Saved data entries:
━━━━━━━━━━━━━━━━

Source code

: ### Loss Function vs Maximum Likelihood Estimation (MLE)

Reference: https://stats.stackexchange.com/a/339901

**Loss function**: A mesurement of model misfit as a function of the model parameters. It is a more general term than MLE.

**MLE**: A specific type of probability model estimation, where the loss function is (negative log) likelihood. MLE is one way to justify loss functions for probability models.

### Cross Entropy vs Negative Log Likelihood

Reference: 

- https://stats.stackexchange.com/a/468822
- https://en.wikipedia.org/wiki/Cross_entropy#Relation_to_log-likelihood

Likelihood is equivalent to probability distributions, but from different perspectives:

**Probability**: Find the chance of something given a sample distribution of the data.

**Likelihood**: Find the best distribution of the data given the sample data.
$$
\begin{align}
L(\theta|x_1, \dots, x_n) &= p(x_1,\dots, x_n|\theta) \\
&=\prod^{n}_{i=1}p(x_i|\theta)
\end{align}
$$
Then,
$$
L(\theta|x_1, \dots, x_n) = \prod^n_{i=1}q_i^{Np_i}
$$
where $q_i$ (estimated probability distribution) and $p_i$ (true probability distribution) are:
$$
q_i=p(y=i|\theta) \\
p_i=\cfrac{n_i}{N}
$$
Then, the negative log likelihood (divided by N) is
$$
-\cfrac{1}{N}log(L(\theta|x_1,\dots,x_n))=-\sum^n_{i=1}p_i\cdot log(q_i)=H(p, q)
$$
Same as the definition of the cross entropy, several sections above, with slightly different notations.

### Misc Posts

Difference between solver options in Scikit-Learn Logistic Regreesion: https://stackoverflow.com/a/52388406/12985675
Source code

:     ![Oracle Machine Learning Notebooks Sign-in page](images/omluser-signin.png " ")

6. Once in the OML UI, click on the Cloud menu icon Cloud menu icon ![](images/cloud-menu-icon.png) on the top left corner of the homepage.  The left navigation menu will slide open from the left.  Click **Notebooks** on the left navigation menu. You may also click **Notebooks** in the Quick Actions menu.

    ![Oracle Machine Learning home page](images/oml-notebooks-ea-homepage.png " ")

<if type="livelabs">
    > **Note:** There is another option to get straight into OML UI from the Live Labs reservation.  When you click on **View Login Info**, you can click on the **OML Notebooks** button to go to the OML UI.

━━━━━━━━━━━━━━━━

**THE PROBLEM:** Could you update the stretch from the line containing "Machine Learning home" through the end of the items, swapping "OML UI" for "Oracle Machine Learning UI" and keeping everything else the same?

**SOLUTION TO THIS PROBLEM:**
    ![Oracle Machine Learning home page](images/oml-notebooks-ea-homepage.png " ")

<if type="livelabs">
    > **Note:** There is another option to get straight into Oracle Machine Learning UI from the Live Labs reservation.  When you click on **View Login Info**, you can click on the **OML Notebooks** button to go to the Oracle Machine Learning UI.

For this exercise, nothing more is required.